1. Urgences et libertés, une conciliation à réexaminer à la lumière de la crise 

La vie privée et le secret professionnel doivent-ils céder face à l’urgence sanitaire ?

La vie privée a un caractère sacré dans toutes les démocraties occidentales où le concept de Liberté tient une place fondamentale. Restreindre la liberté n’est acceptable que si c’est pour répondre à des objectifs incontestables, notamment pour éviter un risque patent de contamination des personnes. Dès lors, le souci de la santé physique et morale de l’homme doit rester au centre des mesures à mettre en place en cas d’urgence sanitaire.

D’ailleurs la population accepte facilement le port du masque dans l’espace public et les diverses contraintes imposées, tant qu’on évite les mensonges (ce qui est perçu comme tel) et l’infantilisation. Les citoyens ont un besoin d’informations lisibles et d’explications claires pour agir en responsables.
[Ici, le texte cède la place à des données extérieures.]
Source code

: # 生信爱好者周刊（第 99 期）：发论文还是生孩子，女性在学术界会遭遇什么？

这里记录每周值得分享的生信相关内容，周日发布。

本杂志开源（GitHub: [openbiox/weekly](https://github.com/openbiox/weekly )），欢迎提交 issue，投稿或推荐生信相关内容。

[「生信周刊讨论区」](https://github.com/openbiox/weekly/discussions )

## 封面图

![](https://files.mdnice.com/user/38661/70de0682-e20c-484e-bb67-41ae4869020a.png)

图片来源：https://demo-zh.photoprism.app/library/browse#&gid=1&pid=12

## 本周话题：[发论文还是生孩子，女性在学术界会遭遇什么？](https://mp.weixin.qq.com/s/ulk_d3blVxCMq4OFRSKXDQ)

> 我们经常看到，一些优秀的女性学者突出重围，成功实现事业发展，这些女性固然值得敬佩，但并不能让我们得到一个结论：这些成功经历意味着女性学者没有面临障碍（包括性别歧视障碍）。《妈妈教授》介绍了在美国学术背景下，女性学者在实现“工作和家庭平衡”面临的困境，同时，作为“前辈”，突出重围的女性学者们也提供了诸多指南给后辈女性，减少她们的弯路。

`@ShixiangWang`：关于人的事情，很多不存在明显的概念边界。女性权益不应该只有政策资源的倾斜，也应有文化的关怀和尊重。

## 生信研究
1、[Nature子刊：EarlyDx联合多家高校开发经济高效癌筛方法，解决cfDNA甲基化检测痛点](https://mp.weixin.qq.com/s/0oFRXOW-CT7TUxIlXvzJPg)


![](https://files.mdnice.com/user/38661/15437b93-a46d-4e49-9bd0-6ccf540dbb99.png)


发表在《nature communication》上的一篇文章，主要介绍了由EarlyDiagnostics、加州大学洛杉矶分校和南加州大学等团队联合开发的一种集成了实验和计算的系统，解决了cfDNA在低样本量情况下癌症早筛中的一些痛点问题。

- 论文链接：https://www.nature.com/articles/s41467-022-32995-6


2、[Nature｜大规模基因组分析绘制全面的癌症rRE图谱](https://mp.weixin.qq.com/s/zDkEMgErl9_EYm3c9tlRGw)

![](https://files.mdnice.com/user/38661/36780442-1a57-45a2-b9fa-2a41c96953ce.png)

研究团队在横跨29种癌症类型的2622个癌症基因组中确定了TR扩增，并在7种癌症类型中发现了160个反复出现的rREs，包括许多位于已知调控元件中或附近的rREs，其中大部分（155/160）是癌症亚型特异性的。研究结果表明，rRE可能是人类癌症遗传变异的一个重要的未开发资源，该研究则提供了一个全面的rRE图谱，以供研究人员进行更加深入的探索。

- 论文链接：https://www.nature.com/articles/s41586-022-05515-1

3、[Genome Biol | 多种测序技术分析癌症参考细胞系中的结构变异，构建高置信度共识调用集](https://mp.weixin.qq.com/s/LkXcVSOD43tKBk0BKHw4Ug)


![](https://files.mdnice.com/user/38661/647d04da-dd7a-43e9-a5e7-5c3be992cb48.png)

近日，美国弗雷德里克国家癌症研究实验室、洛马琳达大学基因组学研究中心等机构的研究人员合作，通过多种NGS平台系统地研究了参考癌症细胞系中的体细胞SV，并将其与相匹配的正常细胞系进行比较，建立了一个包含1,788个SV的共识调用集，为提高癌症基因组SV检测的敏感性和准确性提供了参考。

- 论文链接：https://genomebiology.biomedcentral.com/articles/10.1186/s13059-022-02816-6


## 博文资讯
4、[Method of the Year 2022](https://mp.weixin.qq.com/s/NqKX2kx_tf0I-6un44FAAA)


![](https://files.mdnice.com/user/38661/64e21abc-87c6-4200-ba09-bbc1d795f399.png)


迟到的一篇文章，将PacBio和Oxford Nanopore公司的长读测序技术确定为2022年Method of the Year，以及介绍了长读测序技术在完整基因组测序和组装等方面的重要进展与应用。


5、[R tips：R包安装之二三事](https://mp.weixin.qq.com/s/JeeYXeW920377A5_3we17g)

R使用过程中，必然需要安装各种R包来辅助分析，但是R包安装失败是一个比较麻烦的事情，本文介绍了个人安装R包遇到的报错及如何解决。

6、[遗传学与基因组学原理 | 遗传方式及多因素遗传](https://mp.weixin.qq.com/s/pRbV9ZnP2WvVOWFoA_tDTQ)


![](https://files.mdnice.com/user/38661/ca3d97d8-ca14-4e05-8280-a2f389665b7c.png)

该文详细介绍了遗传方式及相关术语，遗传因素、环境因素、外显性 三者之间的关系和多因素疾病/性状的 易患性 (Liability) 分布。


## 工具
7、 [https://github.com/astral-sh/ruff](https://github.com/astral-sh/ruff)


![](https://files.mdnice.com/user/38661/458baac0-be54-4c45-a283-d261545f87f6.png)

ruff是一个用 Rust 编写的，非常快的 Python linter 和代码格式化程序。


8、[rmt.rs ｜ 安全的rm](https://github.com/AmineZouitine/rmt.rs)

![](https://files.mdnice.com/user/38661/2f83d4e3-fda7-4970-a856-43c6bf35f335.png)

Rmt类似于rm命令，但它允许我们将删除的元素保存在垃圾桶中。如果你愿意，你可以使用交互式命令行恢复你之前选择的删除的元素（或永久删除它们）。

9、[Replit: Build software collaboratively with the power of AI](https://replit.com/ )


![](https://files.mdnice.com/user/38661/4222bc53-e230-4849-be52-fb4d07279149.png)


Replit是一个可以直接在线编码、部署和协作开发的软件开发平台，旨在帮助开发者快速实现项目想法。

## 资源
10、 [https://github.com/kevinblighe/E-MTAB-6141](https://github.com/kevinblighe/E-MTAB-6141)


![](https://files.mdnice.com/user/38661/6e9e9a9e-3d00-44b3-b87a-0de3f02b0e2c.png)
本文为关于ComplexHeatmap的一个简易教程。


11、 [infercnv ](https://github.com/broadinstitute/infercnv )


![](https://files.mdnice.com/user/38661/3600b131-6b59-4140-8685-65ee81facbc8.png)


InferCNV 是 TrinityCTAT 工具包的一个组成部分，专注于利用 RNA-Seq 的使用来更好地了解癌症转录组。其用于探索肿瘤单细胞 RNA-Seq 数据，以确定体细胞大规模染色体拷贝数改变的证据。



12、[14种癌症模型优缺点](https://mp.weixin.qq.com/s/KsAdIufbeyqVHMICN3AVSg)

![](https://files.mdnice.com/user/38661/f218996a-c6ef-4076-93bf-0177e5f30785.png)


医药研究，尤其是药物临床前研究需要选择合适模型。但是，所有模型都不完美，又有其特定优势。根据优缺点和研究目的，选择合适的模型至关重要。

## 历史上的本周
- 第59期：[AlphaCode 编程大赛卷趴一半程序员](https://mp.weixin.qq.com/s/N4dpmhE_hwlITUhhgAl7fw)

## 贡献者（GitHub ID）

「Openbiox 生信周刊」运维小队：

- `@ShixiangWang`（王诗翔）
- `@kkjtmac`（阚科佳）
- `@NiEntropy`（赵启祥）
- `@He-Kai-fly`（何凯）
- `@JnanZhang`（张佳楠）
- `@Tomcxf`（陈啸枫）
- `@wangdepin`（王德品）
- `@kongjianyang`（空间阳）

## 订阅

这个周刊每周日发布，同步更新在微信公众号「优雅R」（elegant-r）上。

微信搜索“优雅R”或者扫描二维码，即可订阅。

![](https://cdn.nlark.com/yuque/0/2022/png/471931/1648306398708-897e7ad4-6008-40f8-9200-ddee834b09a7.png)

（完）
Le passage en force suscite toujours la résistance et la contestation.

Or les messages portés pendant la crise ont été perçus comme orientés et manipulés : ainsi pour ce qui concerne le port des masques ou de recours aux tests, présentés tous deux dans un premier temps (aux moments où était juste découverte l’ampleur de la pénurie de matériels ou de réactifs) comme peu utiles, avant au contraire d’être décrits comme les outils prioritaires d’une stratégie de prévention.

Aucune explication rétroactive de ce « mensonge d’État » n’a été véritablement avancée : conseils défaillants (de l’OMS ou de spécialistes, jamais cités) ? Volonté d’éviter des conflits d’usage et de réserver les matériels existants aux publics prioritaires (médecins, personnels hospitaliers, patients hospitalisés, …) ? De telles explications, partiellement légitimes, seront peut-être données ultérieurement. Elles paraissent indispensables pour permettre d’apprécier la légitimité (ex post) de présentations fallacieuses (depuis Machiavel, on admet le mensonge en politique, mais si et seulement s’il peut se justifier après coup par ce qu’il a rendu possible).
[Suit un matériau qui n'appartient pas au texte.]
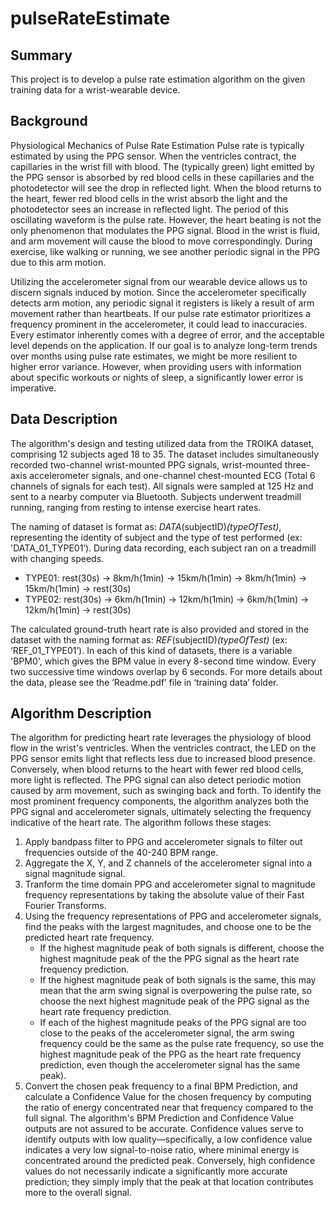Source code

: # pulseRateEstimate

## Summary
This project is to develop a pulse rate estimation algorithm on the given training data for a wrist-wearable device.

## Background
Physiological Mechanics of Pulse Rate Estimation
Pulse rate is typically estimated by using the PPG sensor. When the ventricles contract, the capillaries in the wrist fill with blood. The (typically green) light emitted by the PPG sensor is absorbed by red blood cells in these capillaries and the photodetector will see the drop in reflected light. When the blood returns to the heart, fewer red blood cells in the wrist absorb the light and the photodetector sees an increase in reflected light. The period of this oscillating waveform is the pulse rate. However, the heart beating is not the only phenomenon that modulates the PPG signal. Blood in the wrist is fluid, and arm movement will cause the blood to move correspondingly. During exercise, like walking or running, we see another periodic signal in the PPG due to this arm motion. 

Utilizing the accelerometer signal from our wearable device allows us to discern signals induced by motion. Since the accelerometer specifically detects arm motion, any periodic signal it registers is likely a result of arm movement rather than heartbeats. If our pulse rate estimator prioritizes a frequency prominent in the accelerometer, it could lead to inaccuracies. Every estimator inherently comes with a degree of error, and the acceptable level depends on the application. If our goal is to analyze long-term trends over months using pulse rate estimates, we might be more resilient to higher error variance. However, when providing users with information about specific workouts or nights of sleep, a significantly lower error is imperative.


## Data Description
The algorithm's design and testing utilized data from the TROIKA dataset, comprising 12 subjects aged 18 to 35. The dataset includes simultaneously recorded two-channel wrist-mounted PPG signals, wrist-mounted three-axis accelerometer signals, and one-channel chest-mounted ECG (Total 6 channels of signals for each test). All signals were sampled at 125 Hz and sent to a nearby computer via Bluetooth. Subjects underwent treadmill running, ranging from resting to intense exercise heart rates.

The naming of dataset is format as: _DATA_(subjectID)_(typeOfTest)_, representing the identity of subject and the type of test performed (ex: 'DATA_01_TYPE01’). During data recording, each subject ran on a treadmill with changing speeds. 
- TYPE01:
rest(30s) -> 8km/h(1min) -> 15km/h(1min) -> 8km/h(1min) -> 15km/h(1min) -> rest(30s)
- TYPE02:
rest(30s) -> 6km/h(1min) -> 12km/h(1min) -> 6km/h(1min) -> 12km/h(1min) -> rest(30s)

The calculated ground-truth heart rate is also provided and stored in the dataset with the naming format as: _REF_(subjectID)_(typeOfTest)_ (ex: ‘REF_01_TYPE01’). In each of this kind of datasets, there is a variable 'BPM0', which gives the BPM value in every 8-second time window. Every two successive time windows overlap by 6 seconds. For more details about the data, please see the ‘Readme.pdf’ file in ‘training data’ folder.

## Algorithm Description
The algorithm for predicting heart rate leverages the physiology of blood flow in the wrist's ventricles. When the ventricles contract, the LED on the PPG sensor emits light that reflects less due to increased blood presence. Conversely, when blood returns to the heart with fewer red blood cells, more light is reflected. The PPG signal can also detect periodic motion caused by arm movement, such as swinging back and forth. To identify the most prominent frequency components, the algorithm analyzes both the PPG signal and accelerometer signals, ultimately selecting the frequency indicative of the heart rate.
The algorithm follows these stages:
1.	Apply bandpass filter to PPG and accelerometer signals to filter out frequencies outside of the 40-240 BPM range.
2.	Aggregate the X, Y, and Z channels of the accelerometer signal into a signal magnitude signal.
3.	Tranform the time domain PPG and accelerometer signal to magnitude frequency representations by taking the absolute value of their Fast Fourier Transforms.
4.	Using the frequency representations of PPG and accelerometer signals, find the peaks with the largest magnitudes, and choose one to be the predicted heart rate frequency.
    -	If the highest magnitude peak of both signals is different, choose the highest magnitude peak of the the PPG signal as the heart rate frequency prediction.
    -	If the highest magnitude peak of both signals is the same, this may mean that the arm swing signal is overpowering the pulse rate, so choose the next highest magnitude peak of the PPG signal as the heart rate frequency prediction.
    -	If each of the highest magnitude peaks of the PPG signal are too close to the peaks of the accelerometer signal, the arm swing frequency could be the same as the pulse rate frequency, so use the highest magnitude peak of the PPG as the heart rate frequency prediction, even though the accelerometer signal has the same peak).
5.	Convert the chosen peak frequency to a final BPM Prediction, and calculate a Confidence Value for the chosen frequency by computing the ratio of energy concentrated near that frequency compared to the full signal.
The algorithm's BPM Prediction and Confidence Value outputs are not assured to be accurate. Confidence values serve to identify outputs with low quality—specifically, a low confidence value indicates a very low signal-to-noise ratio, where minimal energy is concentrated around the predicted peak. Conversely, high confidence values do not necessarily indicate a significantly more accurate prediction; they simply imply that the peak at that location contributes more to the overall signal.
À défaut d’une pédagogie suffisante, les contraintes sont ressenties comme vides de sens. L’application TousAntiCovid, votée par le parlement, a ainsi été perçue tantôt comme un véritable instrument potentiel de de « flicage » et de fichage des citoyens (dans le cas où les fonctionnaires de police ne l’utiliseraient pas uniquement pour le traçage de la pandémie) ; tantôt comme un gadget peu justifié. Dans les pays voisins, d’une manière générale, les taux d’utilisation et d’acceptation sont beaucoup plus élevés (sans que pour autant d’ailleurs le seuil d’efficacité avérée soit véritablement atteint, même en Allemagne où près de 20 millions de personnes ont téléchargé l’application contre 2 millions à peine en France). La question est de savoir ici quels mécanismes – légaux – sont le mieux à même de promouvoir l’acceptabilité et la confiance des citoyens, au regard du nécessaire équilibre entre protection des données personnelles et recherche de l’intérêt général en termes de santé publique.

Les craintes exprimées ainsi de manière plus indirecte que directe sont l’indice d’une méfiance, quant au respect des libertés publiques. Pourtant, nous disposons d’outils, à la fois opérationnels et juridiques, pour protéger des excès potentiels, avec d’un côté de la Commission Nationale de l’Informatique (CNIL) et de l’autre le Règlement Général sur la Protection des Données (RGPD). Le problème se situe plutôt dans une bonne application de leurs dispositions !

Peut-être est-ce justement une piste d’amélioration : la CNIL est aujourd’hui saisie pour avis préalable mais elle est très peu outillée pour contrôler la mise en œuvre des dispositifs agréés et le respect des conditions parfois imposées au déploiement des outils (même si elle dispose d’un pouvoir de sanction). Il conviendrait qu’un pouvoir d’investigation soit donné à la CNIL, ce qui en ferait une autorité indépendante de plein exercice.

Un autre danger qui nécessite une législation efficace se trouve dans les usages peu contrôlés des GAFA : Google, Apple Facebook et Amazone. Ces sociétés rentabilisent leurs investissements par leur accès aux données personnelles. Une forme de démission s’en déduit, devant la protection des données personnelles.

Nous devons veiller au contraire au respect du secret professionnel et de la vie privée et renforcer en particulier le contrôle des données de santé et du secret professionnel (en sanctionnant la communication de données relevant de ces sphères, quitte à déclarer nulles car contraires à des règles d’ordre public tous les accords signés par des utilisateurs de terminaux et/ou d’applications).